**やること**
a – 本文のうち、「夜があけはじめました。その青」から「うにあたりを見まはしました。」まで（両端を含む）をそのまま書き写してください。
b – 本文で、ダァリヤの花を見た人は何と叫びましたか。
c – 次の(i)〜(iii)が本文の内容と合っているかどうか、それぞれ「はい」か「いいえ」で答えてください。判断の根拠となる本文の語句もそのまま引用してください。
(i) 赤いダァリヤが話したのは、夜があけはじめたころである。
(ii) 三角の帽子をかぶった人は、両手に花を持ってやって来た。
(iii) カムパネルラは、苹香の匂いを当たり前のこととして受け止めた。

**本文**
· · ·
苹香の匂い

 夜があけはじめました。その青白い苹香の匂いのするうすあかりの中で、赤いダァリヤが云ひました。
 「ね、あたし、今日はどんなに見えて。早く云って下さいな。」
(中 略)
 「えゝ、黒いやうよ。だけどほんたうはよく見えませんわ。」
 そのとき顔の黄いろに尖ったせいの低い変な三角の帽子をかぶった人がポケットに手を入れてやって来ました。そしてダァリヤの花を見て叫びました。
 「あっこれだ。これがおれたちの親方の紋だ。」
そしてポキリと枝を折りました。赤いダァリヤはぐったりとなってその手のなかに入って行きました。
ちくま文庫「宮沢賢治全集 第7巻『まなずるとダァリヤ』P.131」

 「何だか苹香の匂いがする。僕いま苹香のこと考へたためだらうか。」カムパネルラが不思議さうにあたりを見まはしました。 
(中 略)
· · ·
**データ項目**
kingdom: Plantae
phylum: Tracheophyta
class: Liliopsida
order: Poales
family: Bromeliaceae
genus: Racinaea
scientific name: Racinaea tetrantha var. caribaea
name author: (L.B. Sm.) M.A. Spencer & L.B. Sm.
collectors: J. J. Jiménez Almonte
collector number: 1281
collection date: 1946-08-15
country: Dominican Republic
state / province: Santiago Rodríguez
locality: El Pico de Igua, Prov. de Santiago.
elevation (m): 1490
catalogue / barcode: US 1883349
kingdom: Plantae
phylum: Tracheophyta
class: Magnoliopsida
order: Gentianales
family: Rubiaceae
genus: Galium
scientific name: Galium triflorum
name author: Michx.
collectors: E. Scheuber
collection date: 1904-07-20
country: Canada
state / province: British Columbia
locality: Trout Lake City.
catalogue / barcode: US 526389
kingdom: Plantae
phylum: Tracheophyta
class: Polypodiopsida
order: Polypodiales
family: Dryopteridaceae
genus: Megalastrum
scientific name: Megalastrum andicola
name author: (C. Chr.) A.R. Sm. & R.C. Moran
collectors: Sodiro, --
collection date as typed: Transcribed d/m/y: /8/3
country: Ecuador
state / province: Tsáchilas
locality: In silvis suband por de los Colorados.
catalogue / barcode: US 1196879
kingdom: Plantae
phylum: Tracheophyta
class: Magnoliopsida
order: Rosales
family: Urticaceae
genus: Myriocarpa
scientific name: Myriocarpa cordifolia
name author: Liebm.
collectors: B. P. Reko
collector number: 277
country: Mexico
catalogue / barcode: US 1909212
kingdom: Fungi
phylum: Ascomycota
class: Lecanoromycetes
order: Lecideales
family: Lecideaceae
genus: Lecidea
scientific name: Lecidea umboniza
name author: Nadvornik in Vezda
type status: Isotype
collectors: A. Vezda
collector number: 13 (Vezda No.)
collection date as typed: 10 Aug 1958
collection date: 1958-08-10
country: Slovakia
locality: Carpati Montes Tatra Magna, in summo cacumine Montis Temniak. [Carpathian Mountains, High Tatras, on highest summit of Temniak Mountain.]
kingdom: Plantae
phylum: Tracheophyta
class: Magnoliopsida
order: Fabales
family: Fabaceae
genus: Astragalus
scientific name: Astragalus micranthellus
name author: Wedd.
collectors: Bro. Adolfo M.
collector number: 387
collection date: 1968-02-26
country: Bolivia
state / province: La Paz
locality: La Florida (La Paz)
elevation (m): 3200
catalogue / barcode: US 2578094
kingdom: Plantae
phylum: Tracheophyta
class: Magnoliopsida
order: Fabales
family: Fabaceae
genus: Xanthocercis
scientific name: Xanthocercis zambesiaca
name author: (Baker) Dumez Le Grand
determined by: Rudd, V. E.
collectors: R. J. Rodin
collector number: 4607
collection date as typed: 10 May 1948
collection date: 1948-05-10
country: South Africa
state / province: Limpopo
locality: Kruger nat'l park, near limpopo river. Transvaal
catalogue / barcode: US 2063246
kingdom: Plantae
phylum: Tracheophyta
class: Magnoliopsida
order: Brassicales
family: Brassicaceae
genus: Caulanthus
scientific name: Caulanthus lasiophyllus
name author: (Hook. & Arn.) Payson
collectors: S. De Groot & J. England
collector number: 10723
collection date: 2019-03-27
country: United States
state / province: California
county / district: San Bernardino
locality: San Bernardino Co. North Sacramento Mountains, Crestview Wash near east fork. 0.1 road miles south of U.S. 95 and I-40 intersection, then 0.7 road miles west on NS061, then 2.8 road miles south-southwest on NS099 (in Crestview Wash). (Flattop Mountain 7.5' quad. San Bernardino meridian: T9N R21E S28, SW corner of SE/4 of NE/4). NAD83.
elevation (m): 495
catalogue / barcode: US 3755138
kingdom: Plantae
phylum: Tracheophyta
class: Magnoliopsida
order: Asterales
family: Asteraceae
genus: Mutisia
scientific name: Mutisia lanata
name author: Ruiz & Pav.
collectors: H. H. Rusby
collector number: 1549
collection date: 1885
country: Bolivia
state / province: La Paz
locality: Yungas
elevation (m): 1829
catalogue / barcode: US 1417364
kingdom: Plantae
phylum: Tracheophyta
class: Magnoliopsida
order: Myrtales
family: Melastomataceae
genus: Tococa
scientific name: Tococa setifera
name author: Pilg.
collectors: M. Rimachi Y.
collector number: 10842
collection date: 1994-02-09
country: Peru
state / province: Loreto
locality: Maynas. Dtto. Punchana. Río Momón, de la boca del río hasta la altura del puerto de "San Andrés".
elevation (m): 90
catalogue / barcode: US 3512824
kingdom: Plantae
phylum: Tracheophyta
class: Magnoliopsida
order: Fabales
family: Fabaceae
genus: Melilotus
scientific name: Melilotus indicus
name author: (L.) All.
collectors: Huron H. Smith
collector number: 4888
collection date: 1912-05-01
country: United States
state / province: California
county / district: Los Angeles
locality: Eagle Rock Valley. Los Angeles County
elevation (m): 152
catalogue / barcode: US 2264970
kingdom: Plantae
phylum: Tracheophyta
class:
· · ·
**解答**
a –
夜があけはじめました。その青白い苹香の匂いのするうすあかりの中で、赤いダァリヤが云ひました。
 「ね、あたし、今日はどんなに見えて。早く云って下さいな。」
(中 略)
 「えゝ、黒いやうよ。だけどほんたうはよく見えませんわ。」
 そのとき顔の黄いろに尖ったせいの低い変な三角の帽子をかぶった人がポケットに手を入れてやって来ました。そしてダァリヤの花を見て叫びました。
 「あっこれだ。これがおれたちの親方の紋だ。」
そしてポキリと枝を折りました。赤いダァリヤはぐったりとなってその手のなかに入って行きました。
ちくま文庫「宮沢賢治全集 第7巻『まなずるとダァリヤ』P.131」

 「何だか苹香の匂いがする。僕いま苹香のこと考へたためだらうか。」カムパネルラが不思議さうにあたりを見まはしました。

b – 「あっこれだ。これがおれたちの親方の紋だ。」

c –
(i) はい。「夜があけはじめました。」
(ii) いいえ。「ポケットに手を入れてやって来ました」
(iii) いいえ。「不思議さうにあたりを見まはしました」